Well, my 2010 has not started as I had planned. As a matter of fact, I really haven’t started my new year at all! I have been home since Christmas week. Sick! No, not “Sick!” as in “good,” or “cool.” But “Sick” as in “I have been sick with pneumonia for over two weeks now!” So, as the world has celebrated the new year and started their New Years Resolutions, I have been home praying every night that the next day I will be able to begin mine.
I went back to the doctor this past Thursday and there it was as plain as day, pneumonia still showing up in the x-ray. I have a large mass of pneumonia in my lower right lobe/lung.
New medication. “Well man, you’ve been on the wrong medication.” This is what my family doctor told me. The Rheumatoid doctor placed me on a medication that wasn’t effective for the area of the pneumonia that’s inside me. “RA docs aren’t as up on antibiotics because they don’t deal with these issues everyday,” so my family doc says. So, I am on a new round of high power antibiotics which should work, and if they don’t? A Brother has to visit the hospital for a few days. These medications better work!
Having Rheumatoid Arthritis, which causes your immune system to eat your joints, I have to take medications that will suppress my immune system. Thus, infections are very common. Actually though, I have been very blessed. I have not had an active immune system in two years, and this is the first time I have been sick. But boy when I do it, I do it up right!
I am praying for my complete healing, and I believe with every cell that is in me that God is able to heal me completely. I stand upon God’s promises.

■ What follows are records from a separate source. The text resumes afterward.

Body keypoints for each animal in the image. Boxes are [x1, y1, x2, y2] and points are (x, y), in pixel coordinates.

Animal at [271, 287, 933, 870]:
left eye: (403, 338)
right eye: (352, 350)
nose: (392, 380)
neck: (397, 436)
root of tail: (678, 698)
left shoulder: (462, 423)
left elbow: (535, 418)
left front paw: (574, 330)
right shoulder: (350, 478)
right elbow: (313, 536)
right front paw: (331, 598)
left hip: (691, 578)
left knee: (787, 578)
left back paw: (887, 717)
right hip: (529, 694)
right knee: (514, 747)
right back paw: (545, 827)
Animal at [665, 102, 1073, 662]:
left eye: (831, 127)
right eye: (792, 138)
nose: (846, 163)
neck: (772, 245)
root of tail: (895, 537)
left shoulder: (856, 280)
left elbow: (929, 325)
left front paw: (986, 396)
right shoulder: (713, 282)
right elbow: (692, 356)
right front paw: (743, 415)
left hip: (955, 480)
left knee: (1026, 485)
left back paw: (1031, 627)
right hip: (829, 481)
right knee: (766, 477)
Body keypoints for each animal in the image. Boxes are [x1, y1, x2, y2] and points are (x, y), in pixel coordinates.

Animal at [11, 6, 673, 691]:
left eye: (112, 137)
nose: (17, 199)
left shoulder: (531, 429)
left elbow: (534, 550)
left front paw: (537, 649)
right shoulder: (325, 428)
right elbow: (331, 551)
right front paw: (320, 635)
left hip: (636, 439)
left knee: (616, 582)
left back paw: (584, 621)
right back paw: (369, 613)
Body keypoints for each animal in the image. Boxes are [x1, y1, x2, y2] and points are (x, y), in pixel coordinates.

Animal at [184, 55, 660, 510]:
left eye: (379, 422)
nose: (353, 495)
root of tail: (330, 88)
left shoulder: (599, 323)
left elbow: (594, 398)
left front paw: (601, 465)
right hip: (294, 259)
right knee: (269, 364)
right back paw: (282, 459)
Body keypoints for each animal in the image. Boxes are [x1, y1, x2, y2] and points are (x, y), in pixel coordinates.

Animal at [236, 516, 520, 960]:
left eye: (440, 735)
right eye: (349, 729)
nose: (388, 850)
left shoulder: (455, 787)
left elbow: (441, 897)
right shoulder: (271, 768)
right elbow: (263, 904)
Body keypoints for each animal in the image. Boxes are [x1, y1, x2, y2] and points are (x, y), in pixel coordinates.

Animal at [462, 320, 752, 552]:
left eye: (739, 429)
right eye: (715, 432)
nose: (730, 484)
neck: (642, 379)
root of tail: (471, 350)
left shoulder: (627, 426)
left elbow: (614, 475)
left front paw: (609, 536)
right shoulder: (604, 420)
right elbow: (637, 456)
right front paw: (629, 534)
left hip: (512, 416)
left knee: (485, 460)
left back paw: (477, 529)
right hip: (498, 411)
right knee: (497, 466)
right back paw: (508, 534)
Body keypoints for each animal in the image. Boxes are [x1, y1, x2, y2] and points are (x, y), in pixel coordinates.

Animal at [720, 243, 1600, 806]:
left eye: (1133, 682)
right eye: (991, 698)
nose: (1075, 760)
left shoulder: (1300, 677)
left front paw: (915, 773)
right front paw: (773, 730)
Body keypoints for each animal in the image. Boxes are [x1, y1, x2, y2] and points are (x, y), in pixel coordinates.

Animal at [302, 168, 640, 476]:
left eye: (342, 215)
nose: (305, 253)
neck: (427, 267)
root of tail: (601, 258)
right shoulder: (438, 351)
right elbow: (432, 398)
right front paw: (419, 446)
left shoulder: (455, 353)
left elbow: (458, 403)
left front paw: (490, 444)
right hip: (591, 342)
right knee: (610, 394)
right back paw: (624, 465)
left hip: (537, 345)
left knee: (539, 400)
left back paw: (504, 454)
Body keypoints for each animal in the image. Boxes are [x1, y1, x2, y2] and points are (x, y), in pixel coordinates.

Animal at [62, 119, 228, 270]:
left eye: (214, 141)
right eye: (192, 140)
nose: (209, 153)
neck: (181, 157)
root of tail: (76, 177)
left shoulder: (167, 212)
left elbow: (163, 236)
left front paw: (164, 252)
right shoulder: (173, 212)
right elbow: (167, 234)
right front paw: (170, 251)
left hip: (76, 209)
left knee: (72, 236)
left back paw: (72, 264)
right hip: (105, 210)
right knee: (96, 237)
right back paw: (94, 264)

Well, God knew I would be getting pneumonia at this time in my life. Why He allowed it, I do not know; however, I pursue God in every way that I am able. While at home I am praying and reading. I am at least soaking up information that will help me when I am able to begin my new year.
So now, we move forward. I have realized that there are some things in my life; things from my past, and some old ways of thinking, that I cannot take with me into this new year. I also realize that there are some things that God is wanting me to change about myself as I enter this new season of life. I have to do the hard work of making these changes so that I can please God and live in His blessing!
What about you? What do you need to forget? What do you need to change? What do you need to add to your life? Pray about it; consider it and do it. You know, I trust God and I believe in me and you to make these changes. 2010 will be a better year!
My prayer is that God will richly bless everyone whose eyes fall upon this blog.
Good Morning and Happy Sunday to you all!